Work request: Only the lines from the top of the following listing through the line with "نوشیدنی نباید بیشتر" belong in your answer, exactly as written.

*** Opening of Extracted material ***

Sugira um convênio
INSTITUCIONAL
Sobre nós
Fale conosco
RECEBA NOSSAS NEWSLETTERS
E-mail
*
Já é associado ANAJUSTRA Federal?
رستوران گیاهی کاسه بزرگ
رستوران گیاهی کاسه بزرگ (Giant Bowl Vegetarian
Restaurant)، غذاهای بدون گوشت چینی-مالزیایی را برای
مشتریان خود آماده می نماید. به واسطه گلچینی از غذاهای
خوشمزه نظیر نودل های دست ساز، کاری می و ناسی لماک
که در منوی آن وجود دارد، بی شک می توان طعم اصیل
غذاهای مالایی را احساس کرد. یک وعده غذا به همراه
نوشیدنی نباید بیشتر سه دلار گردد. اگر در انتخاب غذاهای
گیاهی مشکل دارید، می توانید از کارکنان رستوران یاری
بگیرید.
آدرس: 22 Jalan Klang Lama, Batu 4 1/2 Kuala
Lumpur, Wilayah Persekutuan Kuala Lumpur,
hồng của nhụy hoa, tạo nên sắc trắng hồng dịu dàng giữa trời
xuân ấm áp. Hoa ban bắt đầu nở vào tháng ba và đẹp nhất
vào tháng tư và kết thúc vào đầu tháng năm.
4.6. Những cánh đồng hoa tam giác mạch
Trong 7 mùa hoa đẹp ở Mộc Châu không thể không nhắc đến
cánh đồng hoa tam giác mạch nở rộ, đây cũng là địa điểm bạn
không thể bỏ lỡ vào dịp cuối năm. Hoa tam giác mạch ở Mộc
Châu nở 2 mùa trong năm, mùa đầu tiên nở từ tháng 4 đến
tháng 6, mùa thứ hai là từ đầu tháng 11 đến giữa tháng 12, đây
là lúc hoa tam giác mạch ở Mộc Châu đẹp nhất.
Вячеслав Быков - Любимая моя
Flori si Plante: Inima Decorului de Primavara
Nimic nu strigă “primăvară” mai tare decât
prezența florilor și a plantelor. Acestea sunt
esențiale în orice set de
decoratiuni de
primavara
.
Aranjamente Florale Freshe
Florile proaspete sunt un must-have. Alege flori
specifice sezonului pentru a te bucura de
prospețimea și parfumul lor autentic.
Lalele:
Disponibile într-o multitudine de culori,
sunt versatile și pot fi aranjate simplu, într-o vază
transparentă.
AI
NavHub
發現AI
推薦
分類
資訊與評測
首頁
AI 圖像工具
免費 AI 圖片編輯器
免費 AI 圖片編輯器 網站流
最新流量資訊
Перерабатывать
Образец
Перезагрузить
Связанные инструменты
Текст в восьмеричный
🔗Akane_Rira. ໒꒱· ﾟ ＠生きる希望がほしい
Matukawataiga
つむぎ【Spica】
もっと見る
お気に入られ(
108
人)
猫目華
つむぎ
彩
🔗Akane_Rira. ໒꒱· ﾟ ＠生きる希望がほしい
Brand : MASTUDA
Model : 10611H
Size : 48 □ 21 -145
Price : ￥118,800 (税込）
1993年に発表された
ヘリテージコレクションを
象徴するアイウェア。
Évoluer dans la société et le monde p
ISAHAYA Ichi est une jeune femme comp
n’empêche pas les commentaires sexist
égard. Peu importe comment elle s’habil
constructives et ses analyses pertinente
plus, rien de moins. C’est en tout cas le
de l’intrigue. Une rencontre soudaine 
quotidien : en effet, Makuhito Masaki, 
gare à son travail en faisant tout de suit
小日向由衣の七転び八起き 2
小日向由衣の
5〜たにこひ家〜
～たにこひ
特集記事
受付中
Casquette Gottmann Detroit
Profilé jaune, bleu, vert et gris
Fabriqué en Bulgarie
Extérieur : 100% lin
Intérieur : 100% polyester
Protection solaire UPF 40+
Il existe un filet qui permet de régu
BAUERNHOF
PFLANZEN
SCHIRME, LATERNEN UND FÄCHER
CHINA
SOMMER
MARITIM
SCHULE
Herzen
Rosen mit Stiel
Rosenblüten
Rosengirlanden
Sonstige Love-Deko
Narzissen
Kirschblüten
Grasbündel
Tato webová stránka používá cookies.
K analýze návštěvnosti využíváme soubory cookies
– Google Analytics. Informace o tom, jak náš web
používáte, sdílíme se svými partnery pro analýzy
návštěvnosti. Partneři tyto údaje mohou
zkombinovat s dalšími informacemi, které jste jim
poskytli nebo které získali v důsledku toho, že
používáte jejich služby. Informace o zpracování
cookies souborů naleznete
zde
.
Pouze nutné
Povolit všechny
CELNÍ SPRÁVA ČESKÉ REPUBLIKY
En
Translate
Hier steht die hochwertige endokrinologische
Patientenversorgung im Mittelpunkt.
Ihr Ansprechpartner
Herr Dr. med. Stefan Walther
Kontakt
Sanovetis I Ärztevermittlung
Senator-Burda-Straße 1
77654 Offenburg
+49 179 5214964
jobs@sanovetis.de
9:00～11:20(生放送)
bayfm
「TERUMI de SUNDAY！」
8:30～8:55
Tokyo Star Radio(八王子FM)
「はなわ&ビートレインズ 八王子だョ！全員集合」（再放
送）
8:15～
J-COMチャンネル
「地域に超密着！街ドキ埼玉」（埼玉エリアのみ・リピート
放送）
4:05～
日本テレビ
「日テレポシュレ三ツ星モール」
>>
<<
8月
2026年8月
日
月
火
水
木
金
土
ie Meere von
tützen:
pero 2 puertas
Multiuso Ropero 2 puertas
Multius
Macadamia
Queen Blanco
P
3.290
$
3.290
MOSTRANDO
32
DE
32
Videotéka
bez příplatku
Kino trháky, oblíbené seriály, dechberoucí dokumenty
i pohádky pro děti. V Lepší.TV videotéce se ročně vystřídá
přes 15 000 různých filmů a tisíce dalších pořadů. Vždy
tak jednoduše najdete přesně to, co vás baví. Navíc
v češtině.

*** Close of Extracted material ***

Answer area:
Sugira um convênio
INSTITUCIONAL
Sobre nós
Fale conosco
RECEBA NOSSAS NEWSLETTERS
E-mail
*
Já é associado ANAJUSTRA Federal?
رستوران گیاهی کاسه بزرگ
رستوران گیاهی کاسه بزرگ (Giant Bowl Vegetarian
Restaurant)، غذاهای بدون گوشت چینی-مالزیایی را برای
مشتریان خود آماده می نماید. به واسطه گلچینی از غذاهای
خوشمزه نظیر نودل های دست ساز، کاری می و ناسی لماک
که در منوی آن وجود دارد، بی شک می توان طعم اصیل
غذاهای مالایی را احساس کرد. یک وعده غذا به همراه
نوشیدنی نباید بیشتر سه دلار گردد. اگر در انتخاب غذاهای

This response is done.